---------- INFORMATION SHOWN ----------

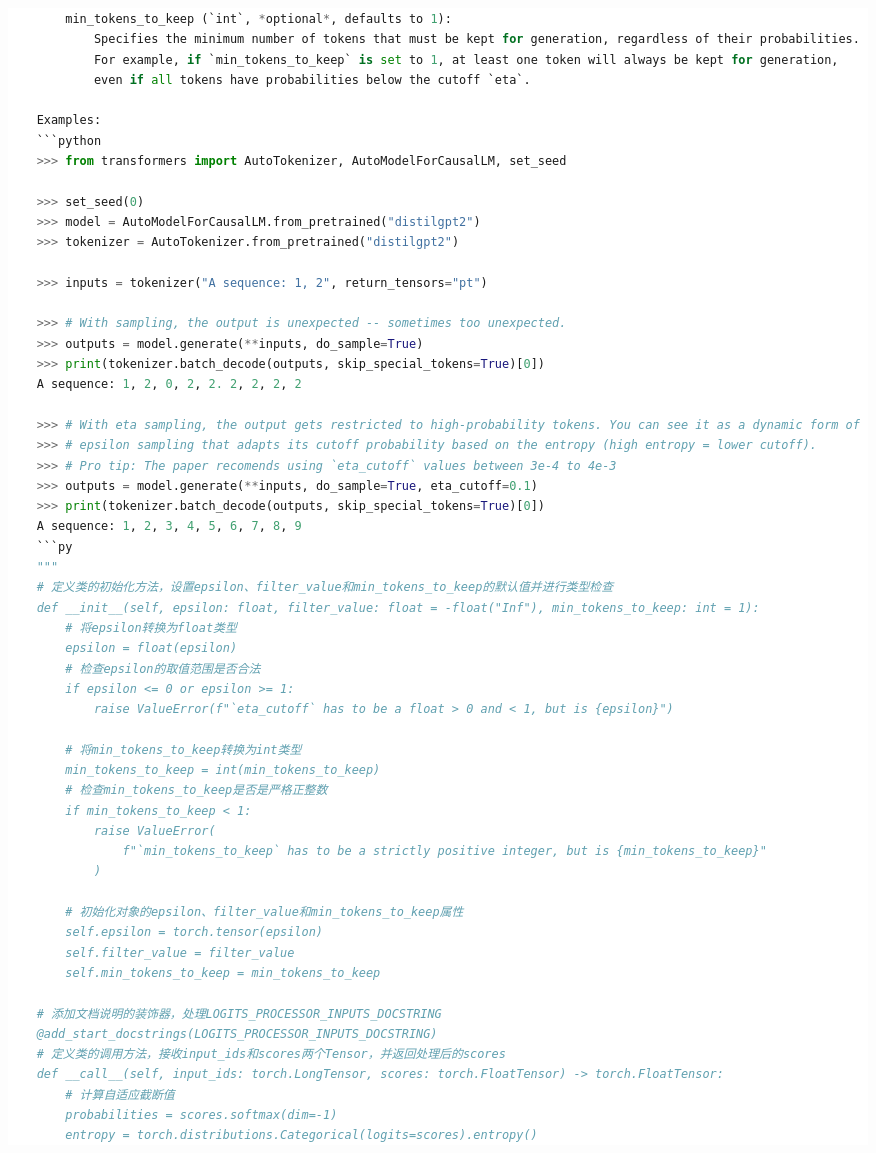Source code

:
 ```py
        min_tokens_to_keep (`int`, *optional*, defaults to 1):
            Specifies the minimum number of tokens that must be kept for generation, regardless of their probabilities.
            For example, if `min_tokens_to_keep` is set to 1, at least one token will always be kept for generation,
            even if all tokens have probabilities below the cutoff `eta`.

    Examples:
    ```python
    >>> from transformers import AutoTokenizer, AutoModelForCausalLM, set_seed

    >>> set_seed(0)
    >>> model = AutoModelForCausalLM.from_pretrained("distilgpt2")
    >>> tokenizer = AutoTokenizer.from_pretrained("distilgpt2")

    >>> inputs = tokenizer("A sequence: 1, 2", return_tensors="pt")

    >>> # With sampling, the output is unexpected -- sometimes too unexpected.
    >>> outputs = model.generate(**inputs, do_sample=True)
    >>> print(tokenizer.batch_decode(outputs, skip_special_tokens=True)[0])
    A sequence: 1, 2, 0, 2, 2. 2, 2, 2, 2

    >>> # With eta sampling, the output gets restricted to high-probability tokens. You can see it as a dynamic form of
    >>> # epsilon sampling that adapts its cutoff probability based on the entropy (high entropy = lower cutoff).
    >>> # Pro tip: The paper recomends using `eta_cutoff` values between 3e-4 to 4e-3
    >>> outputs = model.generate(**inputs, do_sample=True, eta_cutoff=0.1)
    >>> print(tokenizer.batch_decode(outputs, skip_special_tokens=True)[0])
    A sequence: 1, 2, 3, 4, 5, 6, 7, 8, 9
    ```py
    """
    # 定义类的初始化方法，设置epsilon、filter_value和min_tokens_to_keep的默认值并进行类型检查
    def __init__(self, epsilon: float, filter_value: float = -float("Inf"), min_tokens_to_keep: int = 1):
        # 将epsilon转换为float类型
        epsilon = float(epsilon)
        # 检查epsilon的取值范围是否合法
        if epsilon <= 0 or epsilon >= 1:
            raise ValueError(f"`eta_cutoff` has to be a float > 0 and < 1, but is {epsilon}")

        # 将min_tokens_to_keep转换为int类型
        min_tokens_to_keep = int(min_tokens_to_keep)
        # 检查min_tokens_to_keep是否是严格正整数
        if min_tokens_to_keep < 1:
            raise ValueError(
                f"`min_tokens_to_keep` has to be a strictly positive integer, but is {min_tokens_to_keep}"
            )

        # 初始化对象的epsilon、filter_value和min_tokens_to_keep属性
        self.epsilon = torch.tensor(epsilon)
        self.filter_value = filter_value
        self.min_tokens_to_keep = min_tokens_to_keep

    # 添加文档说明的装饰器，处理LOGITS_PROCESSOR_INPUTS_DOCSTRING
    @add_start_docstrings(LOGITS_PROCESSOR_INPUTS_DOCSTRING)
    # 定义类的调用方法，接收input_ids和scores两个Tensor，并返回处理后的scores
    def __call__(self, input_ids: torch.LongTensor, scores: torch.FloatTensor) -> torch.FloatTensor:
        # 计算自适应截断值
        probabilities = scores.softmax(dim=-1)
        entropy = torch.distributions.Categorical(logits=scores).entropy()
```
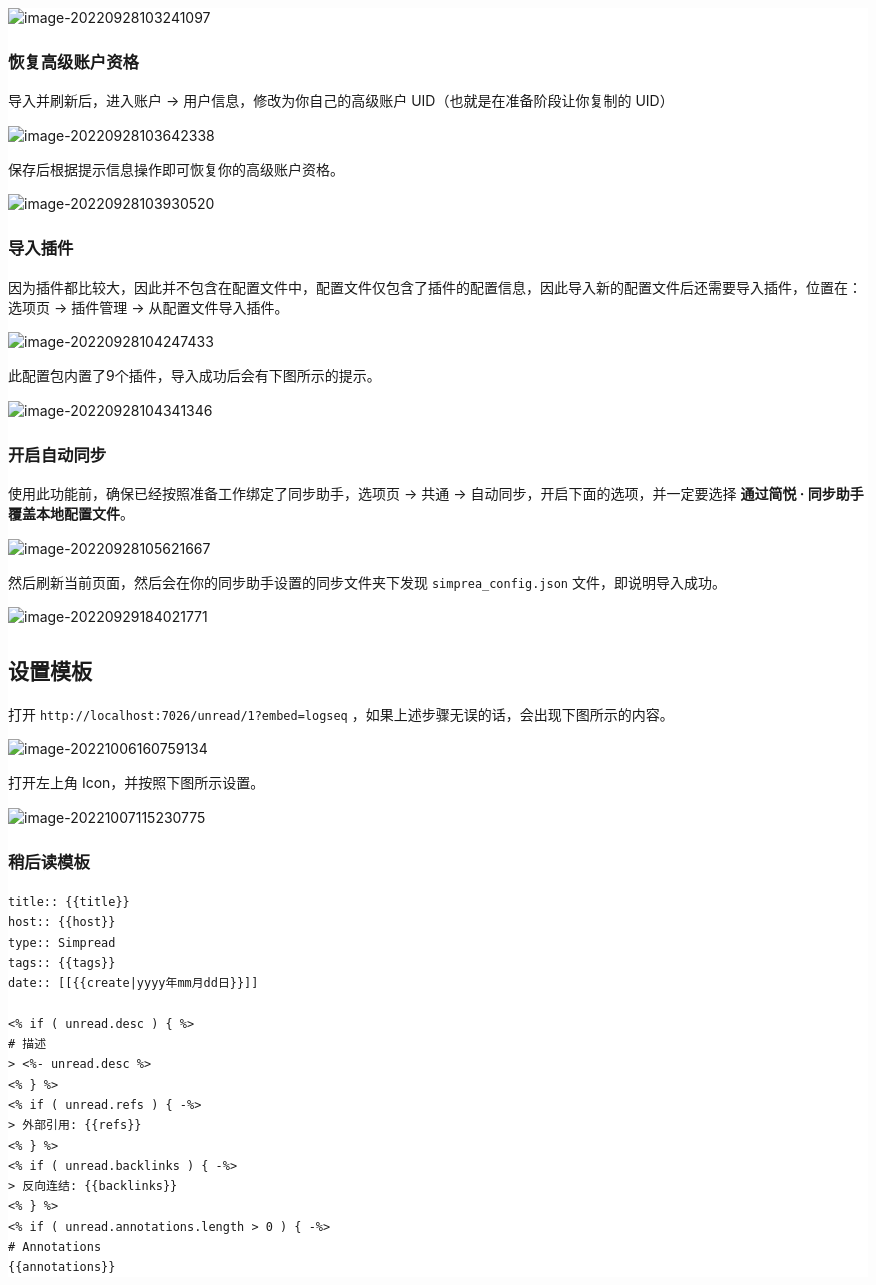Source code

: ![image-20220928103241097](https://cdn.jsdelivr.net/gh/23784148/upload-images@main/typora/20220928_1664332361.png)

### 恢复高级账户资格

导入并刷新后，进入账户 → 用户信息，修改为你自己的高级账户 UID（也就是在准备阶段让你复制的 UID）

![image-20220928103642338](https://cdn.jsdelivr.net/gh/23784148/upload-images@main/typora/20220928_1664332602.png)

保存后根据提示信息操作即可恢复你的高级账户资格。

![image-20220928103930520](https://cdn.jsdelivr.net/gh/23784148/upload-images@main/typora/20220928_1664332770.png)

### 导入插件

因为插件都比较大，因此并不包含在配置文件中，配置文件仅包含了插件的配置信息，因此导入新的配置文件后还需要导入插件，位置在：选项页 → 插件管理 → 从配置文件导入插件。

![image-20220928104247433](https://cdn.jsdelivr.net/gh/23784148/upload-images@main/typora/20220928_1664332967.png)

此配置包内置了9个插件，导入成功后会有下图所示的提示。

![image-20220928104341346](https://cdn.jsdelivr.net/gh/23784148/upload-images@main/typora/20220928_1664333021.png)

### 开启自动同步

使用此功能前，确保已经按照准备工作绑定了同步助手，选项页 → 共通 → 自动同步，开启下面的选项，并一定要选择 **通过简悦 · 同步助手覆盖本地配置文件**。

![image-20220928105621667](https://cdn.jsdelivr.net/gh/23784148/upload-images@main/typora/20220928_1664333781.png)

然后刷新当前页面，然后会在你的同步助手设置的同步文件夹下发现 `simprea_config.json` 文件，即说明导入成功。

![image-20220929184021771](https://cdn.jsdelivr.net/gh/23784148/upload-images@main/typora/20220929_1664448021.png)

## 设置模板

打开 `http://localhost:7026/unread/1?embed=logseq`  ，如果上述步骤无误的话，会出现下图所示的内容。

![image-20221006160759134](https://cdn.jsdelivr.net/gh/23784148/upload-images@main/typora/20221006_1665043679.png)

打开左上角 Icon，并按照下图所示设置。

![image-20221007115230775](https://cdn.jsdelivr.net/gh/23784148/upload-images@main/typora/20221007_1665114750.png)

### 稍后读模板

```
title:: {{title}}
host:: {{host}}
type:: Simpread
tags:: {{tags}}
date:: [[{{create|yyyy年mm月dd日}}]]

<% if ( unread.desc ) { %>
# 描述
> <%- unread.desc %>
<% } %>
<% if ( unread.refs ) { -%>
> 外部引用: {{refs}}
<% } %>
<% if ( unread.backlinks ) { -%>
> 反向连结: {{backlinks}}
<% } %>
<% if ( unread.annotations.length > 0 ) { -%>
# Annotations
{{annotations}}
```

----------

• [EXERCISE DIRECTIONS]
Because only the text is wanted, copy each record above precisely and omit its pictures.

• [SOLUTION FOR THIS EXERCISE]
Source code

:
 ```py
        min_tokens_to_keep (`int`, *optional*, defaults to 1):
            Specifies the minimum number of tokens that must be kept for generation, regardless of their probabilities.
            For example, if `min_tokens_to_keep` is set to 1, at least one token will always be kept for generation,
            even if all tokens have probabilities below the cutoff `eta`.

    Examples:
    ```python
    >>> from transformers import AutoTokenizer, AutoModelForCausalLM, set_seed

    >>> set_seed(0)
    >>> model = AutoModelForCausalLM.from_pretrained("distilgpt2")
    >>> tokenizer = AutoTokenizer.from_pretrained("distilgpt2")

    >>> inputs = tokenizer("A sequence: 1, 2", return_tensors="pt")

    >>> # With sampling, the output is unexpected -- sometimes too unexpected.
    >>> outputs = model.generate(**inputs, do_sample=True)
    >>> print(tokenizer.batch_decode(outputs, skip_special_tokens=True)[0])
    A sequence: 1, 2, 0, 2, 2. 2, 2, 2, 2

    >>> # With eta sampling, the output gets restricted to high-probability tokens. You can see it as a dynamic form of
    >>> # epsilon sampling that adapts its cutoff probability based on the entropy (high entropy = lower cutoff).
    >>> # Pro tip: The paper recomends using `eta_cutoff` values between 3e-4 to 4e-3
    >>> outputs = model.generate(**inputs, do_sample=True, eta_cutoff=0.1)
    >>> print(tokenizer.batch_decode(outputs, skip_special_tokens=True)[0])
    A sequence: 1, 2, 3, 4, 5, 6, 7, 8, 9
    ```py
    """
    # 定义类的初始化方法，设置epsilon、filter_value和min_tokens_to_keep的默认值并进行类型检查
    def __init__(self, epsilon: float, filter_value: float = -float("Inf"), min_tokens_to_keep: int = 1):
        # 将epsilon转换为float类型
        epsilon = float(epsilon)
        # 检查epsilon的取值范围是否合法
        if epsilon <= 0 or epsilon >= 1:
            raise ValueError(f"`eta_cutoff` has to be a float > 0 and < 1, but is {epsilon}")

        # 将min_tokens_to_keep转换为int类型
        min_tokens_to_keep = int(min_tokens_to_keep)
        # 检查min_tokens_to_keep是否是严格正整数
        if min_tokens_to_keep < 1:
            raise ValueError(
                f"`min_tokens_to_keep` has to be a strictly positive integer, but is {min_tokens_to_keep}"
            )

        # 初始化对象的epsilon、filter_value和min_tokens_to_keep属性
        self.epsilon = torch.tensor(epsilon)
        self.filter_value = filter_value
        self.min_tokens_to_keep = min_tokens_to_keep

    # 添加文档说明的装饰器，处理LOGITS_PROCESSOR_INPUTS_DOCSTRING
    @add_start_docstrings(LOGITS_PROCESSOR_INPUTS_DOCSTRING)
    # 定义类的调用方法，接收input_ids和scores两个Tensor，并返回处理后的scores
    def __call__(self, input_ids: torch.LongTensor, scores: torch.FloatTensor) -> torch.FloatTensor:
        # 计算自适应截断值
        probabilities = scores.softmax(dim=-1)
        entropy = torch.distributions.Categorical(logits=scores).entropy()
```
Source code

: ![image-20220928103241097](https://cdn.jsdelivr.net/gh/23784148/upload-images@main/typora/20220928_1664332361.png)

### 恢复高级账户资格

导入并刷新后，进入账户 → 用户信息，修改为你自己的高级账户 UID（也就是在准备阶段让你复制的 UID）

![image-20220928103642338](https://cdn.jsdelivr.net/gh/23784148/upload-images@main/typora/20220928_1664332602.png)

保存后根据提示信息操作即可恢复你的高级账户资格。

![image-20220928103930520](https://cdn.jsdelivr.net/gh/23784148/upload-images@main/typora/20220928_1664332770.png)

### 导入插件

因为插件都比较大，因此并不包含在配置文件中，配置文件仅包含了插件的配置信息，因此导入新的配置文件后还需要导入插件，位置在：选项页 → 插件管理 → 从配置文件导入插件。

![image-20220928104247433](https://cdn.jsdelivr.net/gh/23784148/upload-images@main/typora/20220928_1664332967.png)

此配置包内置了9个插件，导入成功后会有下图所示的提示。

![image-20220928104341346](https://cdn.jsdelivr.net/gh/23784148/upload-images@main/typora/20220928_1664333021.png)

### 开启自动同步

使用此功能前，确保已经按照准备工作绑定了同步助手，选项页 → 共通 → 自动同步，开启下面的选项，并一定要选择 **通过简悦 · 同步助手覆盖本地配置文件**。

![image-20220928105621667](https://cdn.jsdelivr.net/gh/23784148/upload-images@main/typora/20220928_1664333781.png)

然后刷新当前页面，然后会在你的同步助手设置的同步文件夹下发现 `simprea_config.json` 文件，即说明导入成功。

![image-20220929184021771](https://cdn.jsdelivr.net/gh/23784148/upload-images@main/typora/20220929_1664448021.png)

## 设置模板

打开 `http://localhost:7026/unread/1?embed=logseq`  ，如果上述步骤无误的话，会出现下图所示的内容。

![image-20221006160759134](https://cdn.jsdelivr.net/gh/23784148/upload-images@main/typora/20221006_1665043679.png)

打开左上角 Icon，并按照下图所示设置。

![image-20221007115230775](https://cdn.jsdelivr.net/gh/23784148/upload-images@main/typora/20221007_1665114750.png)

### 稍后读模板

```
title:: {{title}}
host:: {{host}}
type:: Simpread
tags:: {{tags}}
date:: [[{{create|yyyy年mm月dd日}}]]

<% if ( unread.desc ) { %>
# 描述
> <%- unread.desc %>
<% } %>
<% if ( unread.refs ) { -%>
> 外部引用: {{refs}}
<% } %>
<% if ( unread.backlinks ) { -%>
> 反向连结: {{backlinks}}
<% } %>
<% if ( unread.annotations.length > 0 ) { -%>
# Annotations
{{annotations}}
```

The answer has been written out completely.